GPS-Daten machen selbst minimale Veränderungen messbar. Die millimeterweisen Bewegungen von Bergen etwa, oder den Anstieg des Meeresspiegels. Jeder Befehl auf den Computern wird mitgeloggt, jeder Radfahrer wird gezählt, jeder LKW auf jeder Autobahn wird erfasst. Wir haben begonnen, alles, was sich auf dem Planeten tut, mitzuschreiben und zu speichern. Kameras, Chips, Speicherkarten und Sensoren übersehen praktisch nichts mehr.

Diese Vermessung der Welt findet in ungeheurem Ausmaß statt und es sieht nicht so aus, als gäbe es ernstzunehmende Tendenzen, die dem Einhalt gebieten würden. Wir produzieren mehr und mehr Sensoren.
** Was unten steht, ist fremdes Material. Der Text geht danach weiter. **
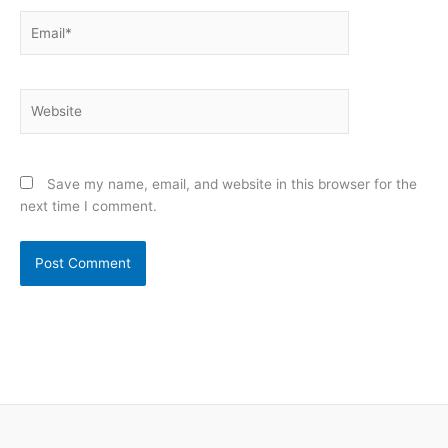
Email*
Website
Save my name, email, and website in this browser for the
next time I comment.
Sie nehmen die physische und digitale Wirklichkeit wahr, verwandeln sie in Daten und speichern sie. Die digitale Kopie des Planeten wird immer genauer. Wie viele Terabytes und Zettabytes sind das? Weil es exponentiell mehr werden, brauchen wir immer neue Worte dafür. Yottabyte zum Beispiel. Ein Yottabyte besteht aus 1.000.000.000.000.000, oder, anders gesagt, tausend Billionen Gigabyte.